======== Data excerpts

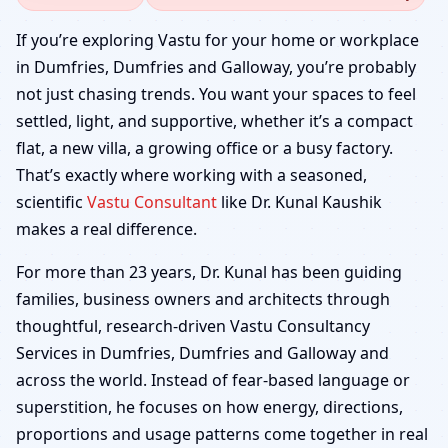
Dumfries, Dumfries and
If you’re exploring Vastu for your home or workplace
in Dumfries, Dumfries and Galloway, you’re probably
Galloway | Home,
not just chasing trends. You want your spaces to feel
settled, light, and supportive, whether it’s a compact
Office, Shop & Factory
flat, a new villa, a growing office or a busy factory.
That’s exactly where working with a seasoned,
scientific
Vastu Consultant
like Dr. Kunal Kaushik
makes a real difference.
For more than 23 years, Dr. Kunal has been guiding
families, business owners and architects through
thoughtful, research-driven Vastu Consultancy
Services in Dumfries, Dumfries and Galloway and
across the world. Instead of fear-based language or
superstition, he focuses on how energy, directions,
proportions and usage patterns come together in real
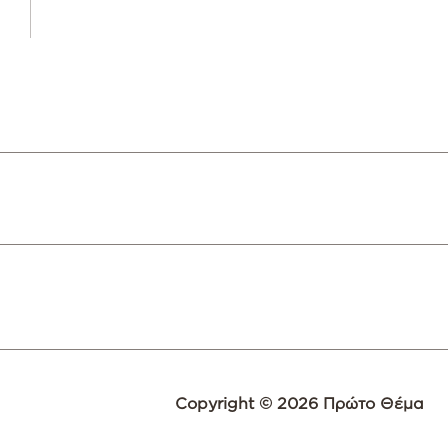
Copyright © 2026 Πρώτο Θέμα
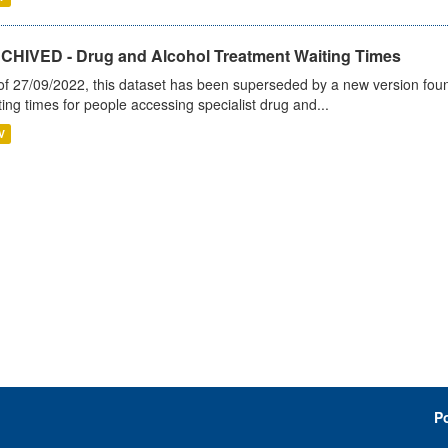
CHIVED - Drug and Alcohol Treatment Waiting Times
of 27/09/2022, this dataset has been superseded by a new version foun
ting times for people accessing specialist drug and...
V
P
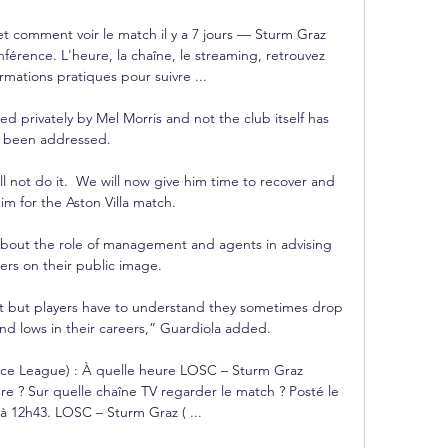
 et comment voir le match il y a 7 jours — Sturm Graz 
férence. L'heure, la chaîne, le streaming, retrouvez 
ormations pratiques pour suivre ...

d privately by Mel Morris and not the club itself has 
been addressed. 

l not do it.  We will now give him time to recover and 
m for the Aston Villa match. 

bout the role of management and agents in advising 
lers on their public image. 

 but players have to understand they sometimes drop 
and lows in their careers,” Guardiola added.

ce League) : À quelle heure LOSC – Sturm Graz 
e ? Sur quelle chaîne TV regarder le match ? Posté le 
à 12h43. LOSC – Sturm Graz ( ...
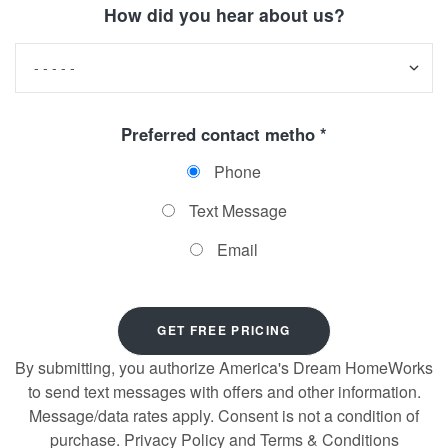
How did you hear about us?
Preferred contact metho *
Phone
Text Message
Email
By submitting, you authorize America's Dream HomeWorks
to send text messages with offers and other information.
Message/data rates apply. Consent is not a condition of
purchase. Privacy Policy and Terms & Conditions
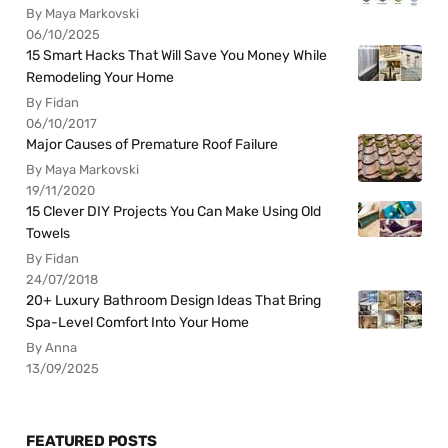
By Maya Markovski
06/10/2025
15 Smart Hacks That Will Save You Money While
Remodeling Your Home
By Fidan
06/10/2017
Major Causes of Premature Roof Failure
By Maya Markovski
19/11/2020
15 Clever DIY Projects You Can Make Using Old
Towels
By Fidan
24/07/2018
20+ Luxury Bathroom Design Ideas That Bring
Spa-Level Comfort Into Your Home
By Anna
13/09/2025
FEATURED POSTS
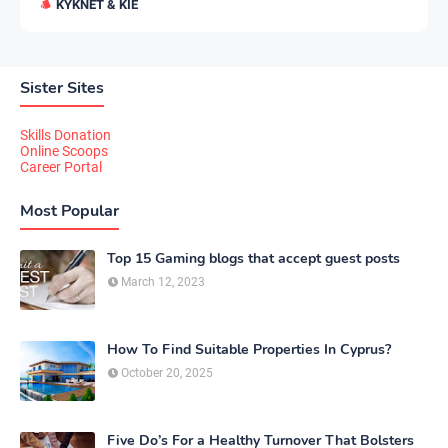
KYKNET & KIE
Sister Sites
Skills Donation
Online Scoops
Career Portal
Most Popular
Top 15 Gaming blogs that accept guest posts
March 12, 2023
How To Find Suitable Properties In Cyprus?
October 20, 2025
Five Do’s For a Healthy Turnover That Bolsters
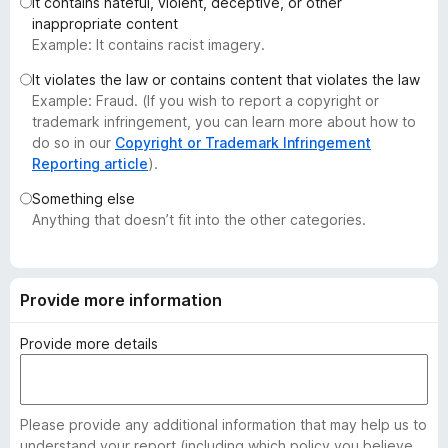
It contains hateful, violent, deceptive, or other
-
inappropriate content
o
Example: It contains racist imagery.
n
It violates the law or contains content that violates the law
s
Example: Fraud. (If you wish to report a copyright or
trademark infringement, you can learn more about how to
do so in our
Copyright or Trademark Infringement
Reporting article
).
Something else
Anything that doesn’t fit into the other categories.
Provide more information
Provide more details
Please provide any additional information that may help us to
understand your report (including which policy you believe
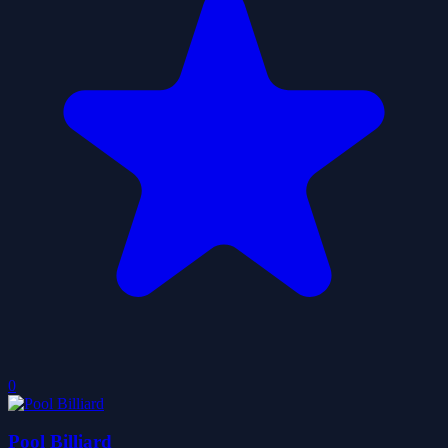
0
Pool Billiard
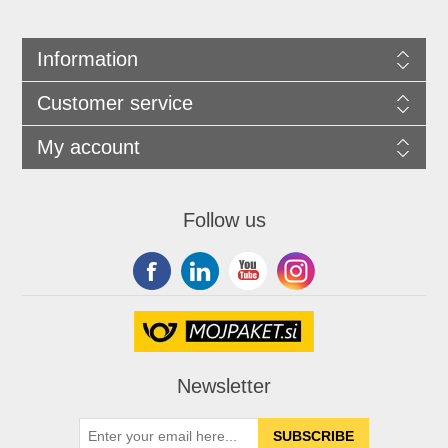
Information
Customer service
My account
Follow us
Newsletter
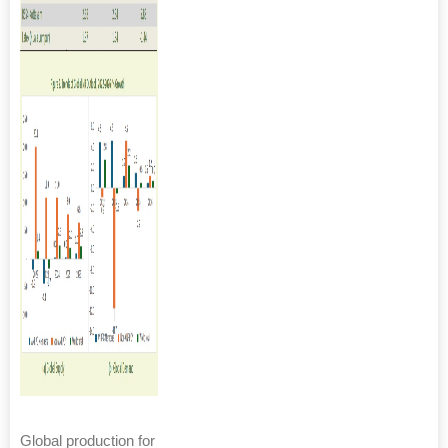
Global production for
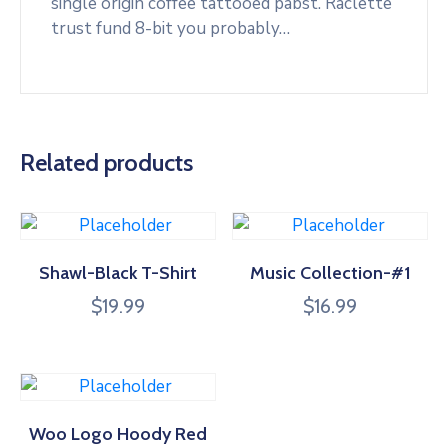
single origin coffee tattooed pabst. Raclette
trust fund 8-bit you probably…
Related products
Shawl-Black T-Shirt
Music Collection-#1
$
19.99
$
16.99
Woo Logo Hoody Red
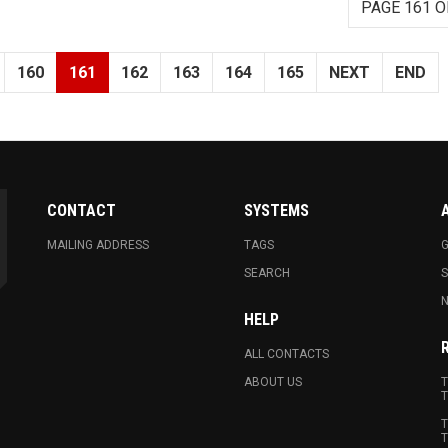
PAGE 161 O
160
161
162
163
164
165
NEXT
END
CONTACT
SYSTEMS
MAILING ADDRESS
TAGS
G
SEARCH
N
HELP
ALL CONTACTS
ABOUT US
T
T
T
T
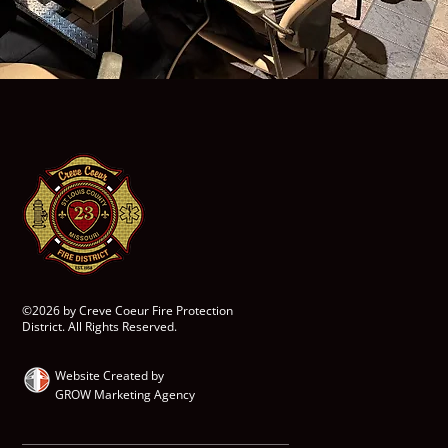
©2026 by Creve Coeur Fire Protection
District. All Rights Reserved.
Website Created by
GROW Marketing Agency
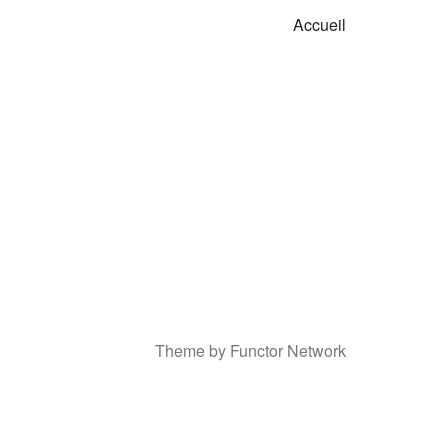
Accueil
Theme by Functor Network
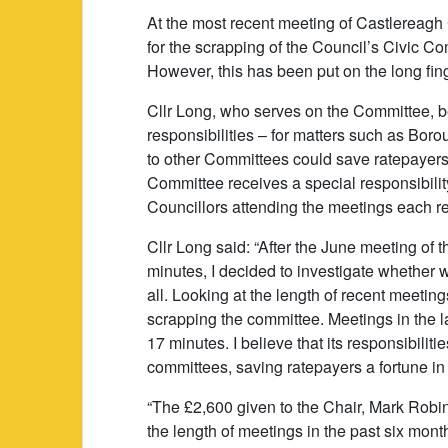
At the most recent meeting of Castlereagh
for the scrapping of the Council’s Civic C
However, this has been put on the long fin
Cllr Long, who serves on the Committee, bel
responsibilities – for matters such as Bo
to other Committees could save ratepayers 
Committee receives a special responsibilit
Councillors attending the meetings each r
Cllr Long said: “After the June meeting of 
minutes, I decided to investigate whether
all. Looking at the length of recent meetin
scrapping the committee. Meetings in the l
17 minutes. I believe that its responsibiliti
committees, saving ratepayers a fortune i
“The £2,600 given to the Chair, Mark Robin
the length of meetings in the past six mon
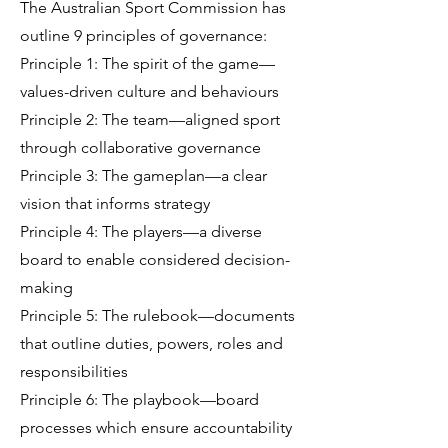
The Australian Sport Commission has
outline 9 principles of governance:
Principle 1: The spirit of the game—
values-driven culture and behaviours
Principle 2: The team—aligned sport
through collaborative governance
Principle 3: The gameplan—a clear
vision that informs strategy
Principle 4: The players—a diverse
board to enable considered decision-
making
Principle 5: The rulebook—documents
that outline duties, powers, roles and
responsibilities
Principle 6: The playbook—board
processes which ensure accountability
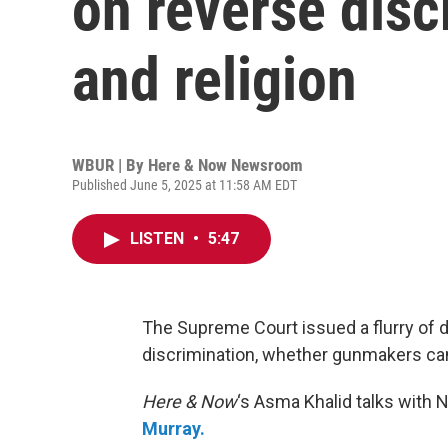
on reverse disc
and religion
WBUR | By
Here & Now Newsroom
Published June 5, 2025 at 11:58 AM EDT
LISTEN
•
5:47
The Supreme Court issued a flurry of 
discrimination, whether gunmakers can
Here & Now
‘s Asma Khalid talks with 
Murray.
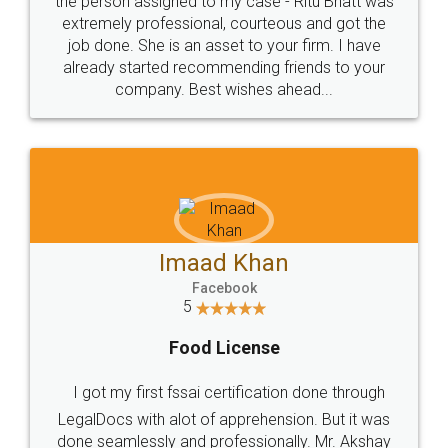
loved the service by legal docs... Thanks guys... it
made my work on fingertips...Thanks for such
great service
WHY CHOOSE
LEGALDOCS
Consultation from
Value For Money and
Industry Experts.
hassle free service.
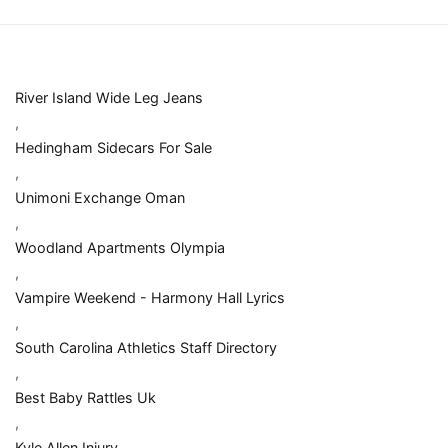
River Island Wide Leg Jeans
,
Hedingham Sidecars For Sale
,
Unimoni Exchange Oman
,
Woodland Apartments Olympia
,
Vampire Weekend - Harmony Hall Lyrics
,
South Carolina Athletics Staff Directory
,
Best Baby Rattles Uk
,
Kyle Allen Injury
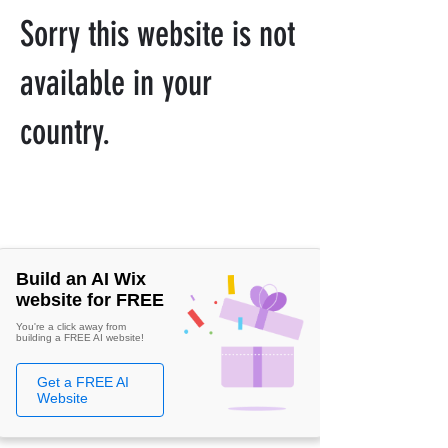
Sorry this website is not
available in your
country.
Build an AI Wix
website for FREE
You're a click away from
building a FREE AI website!
Get a FREE AI
Website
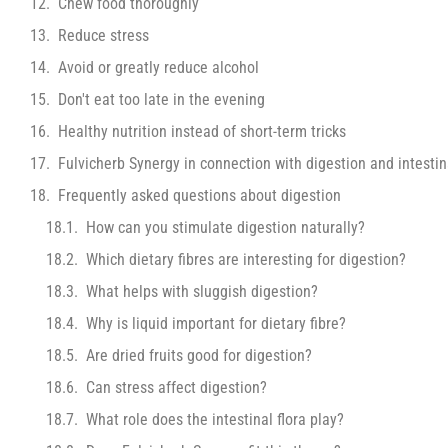
Chew food thoroughly
Reduce stress
Avoid or greatly reduce alcohol
Don't eat too late in the evening
Healthy nutrition instead of short-term tricks
Fulvicherb Synergy in connection with digestion and intestina
Frequently asked questions about digestion
How can you stimulate digestion naturally?
Which dietary fibres are interesting for digestion?
What helps with sluggish digestion?
Why is liquid important for dietary fibre?
Are dried fruits good for digestion?
Can stress affect digestion?
What role does the intestinal flora play?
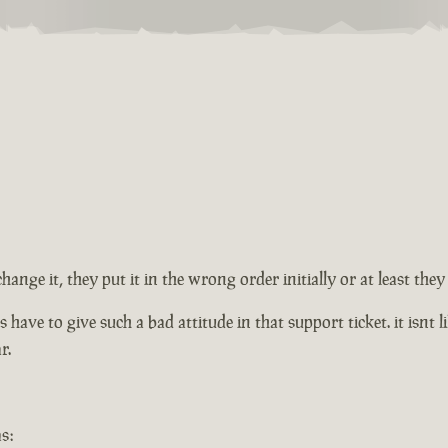
change it, they put it in the wrong order initially or at least th
ve to give such a bad attitude in that support ticket. it isnt lik
r.
s:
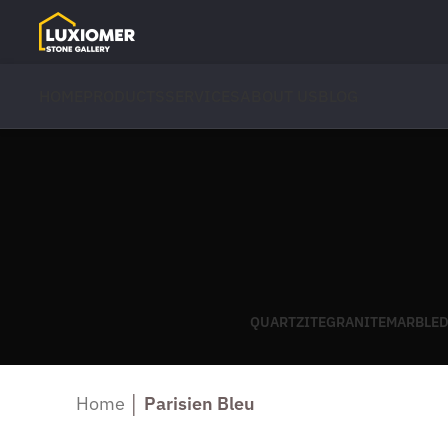
HOME
PRODUCTS
SERVICES
ABOUT US
BLOG
QUARTZITE
GRANITE
MARBLE
D
Home
│
Parisien Bleu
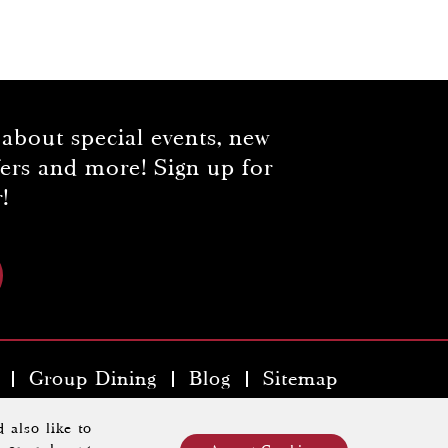
 about special events, new
fers and more! Sign up for
!
Group Dining
Blog
Sitemap
y Hospitality Property
.
 also like to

================

Goal of the exercise -
Return the full listing above verbatim, please, but without its images.

Solution for this task -
Dumfries, Dumfries and
If you’re exploring Vastu for your home or workplace
in Dumfries, Dumfries and Galloway, you’re probably
Galloway | Home,
not just chasing trends. You want your spaces to feel
settled, light, and supportive, whether it’s a compact
Office, Shop & Factory
flat, a new villa, a growing office or a busy factory.
That’s exactly where working with a seasoned,
scientific
Vastu Consultant
like Dr. Kunal Kaushik
makes a real difference.
For more than 23 years, Dr. Kunal has been guiding
families, business owners and architects through
thoughtful, research-driven Vastu Consultancy
Services in Dumfries, Dumfries and Galloway and
across the world. Instead of fear-based language or
superstition, he focuses on how energy, directions,
proportions and usage patterns come together in real
Copyright © 2026 Πρώτο Θέμα
CHIVED - Drug and Alcohol Treatment Waiting Times
of 27/09/2022, this dataset has been superseded by a new version foun
ting times for people accessing specialist drug and...
V
P
 et comment voir le match il y a 7 jours — Sturm Graz 
férence. L'heure, la chaîne, le streaming, retrouvez 
ormations pratiques pour suivre ...

d privately by Mel Morris and not the club itself has 
been addressed. 

l not do it.  We will now give him time to recover and 
m for the Aston Villa match. 

bout the role of management and agents in advising 
lers on their public image. 

 but players have to understand they sometimes drop 
and lows in their careers,” Guardiola added.

ce League) : À quelle heure LOSC – Sturm Graz 
e ? Sur quelle chaîne TV regarder le match ? Posté le 
à 12h43. LOSC – Sturm Graz ( ...
How did you hear about us?
Preferred contact metho *
Phone
Text Message
Email
By submitting, you authorize America's Dream HomeWorks
to send text messages with offers and other information.
Message/data rates apply. Consent is not a condition of
purchase. Privacy Policy and Terms & Conditions
By Maya Markovski
06/10/2025
15 Smart Hacks That Will Save You Money While
Remodeling Your Home
By Fidan
06/10/2017
Major Causes of Premature Roof Failure
By Maya Markovski
19/11/2020
15 Clever DIY Projects You Can Make Using Old
Towels
By Fidan
24/07/2018
20+ Luxury Bathroom Design Ideas That Bring
Spa-Level Comfort Into Your Home
By Anna
13/09/2025
FEATURED POSTS
KYKNET & KIE
Sister Sites
Skills Donation
Online Scoops
Career Portal
Most Popular
Top 15 Gaming blogs that accept guest posts
March 12, 2023
How To Find Suitable Properties In Cyprus?
October 20, 2025
Five Do’s For a Healthy Turnover That Bolsters
It contains hateful, violent, deceptive, or other
-
inappropriate content
o
Example: It contains racist imagery.
n
It violates the law or contains content that violates the law
s
Example: Fraud. (If you wish to report a copyright or
trademark infringement, you can learn more about how to
do so in our
Copyright or Trademark Infringement
Reporting article
).
Something else
Anything that doesn’t fit into the other categories.
Provide more information
Provide more details
Please provide any additional information that may help us to
understand your report (including which policy you believe
0
Pool Billiard
Information
Customer service
My account
Follow us
Newsletter
Global production for
single origin coffee tattooed pabst. Raclette
trust fund 8-bit you probably…
Related products
Shawl-Black T-Shirt
Music Collection-#1
$
19.99
$
16.99
Woo Logo Hoody Red
PAGE 161 O
160
161
162
163
164
165
NEXT
END
CONTACT
SYSTEMS
MAILING ADDRESS
TAGS
G
SEARCH
N
HELP
ALL CONTACTS
ABOUT US
T
T
T
T
©2026 by Creve Coeur Fire Protection
District. All Rights Reserved.
Website Created by
GROW Marketing Agency
Accueil
Theme by Functor Network
At the most recent meeting of Castlereagh
for the scrapping of the Council’s Civic C
However, this has been put on the long fin
Cllr Long, who serves on the Committee, bel
responsibilities – for matters such as Bo
to other Committees could save ratepayers 
Committee receives a special responsibilit
Councillors attending the meetings each r
Cllr Long said: “After the June meeting of 
minutes, I decided to investigate whether
all. Looking at the length of recent meetin
scrapping the committee. Meetings in the l
17 minutes. I believe that its responsibiliti
committees, saving ratepayers a fortune i
“The £2,600 given to the Chair, Mark Robin
the length of meetings in the past six mon
The Australian Sport Commission has
outline 9 principles of governance:
Principle 1: The spirit of the game—
values-driven culture and behaviours
Principle 2: The team—aligned sport
through collaborative governance
Principle 3: The gameplan—a clear
vision that informs strategy
Principle 4: The players—a diverse
board to enable considered decision-
making
Principle 5: The rulebook—documents
that outline duties, powers, roles and
responsibilities
Principle 6: The playbook—board
processes which ensure accountability
on reverse disc
and religion
WBUR | By
Here & Now Newsroom
Published June 5, 2025 at 11:58 AM EDT
LISTEN
•
5:47
The Supreme Court issued a flurry of 
discrimination, whether gunmakers can
Here & Now
‘s Asma Khalid talks with 
Murray.
loved the service by legal docs... Thanks guys... it
made my work on fingertips...Thanks for such
great service
WHY CHOOSE
LEGALDOCS
Consultation from
Value For Money and
Industry Experts.
hassle free service.
River Island Wide Leg Jeans
,
Hedingham Sidecars For Sale
,
Unimoni Exchange Oman
,
Woodland Apartments Olympia
,
Vampire Weekend - Harmony Hall Lyrics
,
South Carolina Athletics Staff Directory
,
Best Baby Rattles Uk
,
Kyle Allen Injury
Sorry this website is not
available in your
country.
Build an AI Wix
website for FREE
You're a click away from
building a FREE AI website!
Get a FREE AI
Website
Chew food thoroughly
Reduce stress
Avoid or greatly reduce alcohol
Don't eat too late in the evening
Healthy nutrition instead of short-term tricks
Fulvicherb Synergy in connection with digestion and intestina
Frequently asked questions about digestion
How can you stimulate digestion naturally?
Which dietary fibres are interesting for digestion?
What helps with sluggish digestion?
Why is liquid important for dietary fibre?
Are dried fruits good for digestion?
Can stress affect digestion?
What role does the intestinal flora play?
change it, they put it in the wrong order initially or at least th
ve to give such a bad attitude in that support ticket. it isnt lik
r.
s:
HOME
PRODUCTS
SERVICES
ABOUT US
BLOG
QUARTZITE
GRANITE
MARBLE
D
Home
│
Parisien Bleu
 about special events, new
fers and more! Sign up for
!
Group Dining
Blog
Sitemap
y Hospitality Property
.
 also like to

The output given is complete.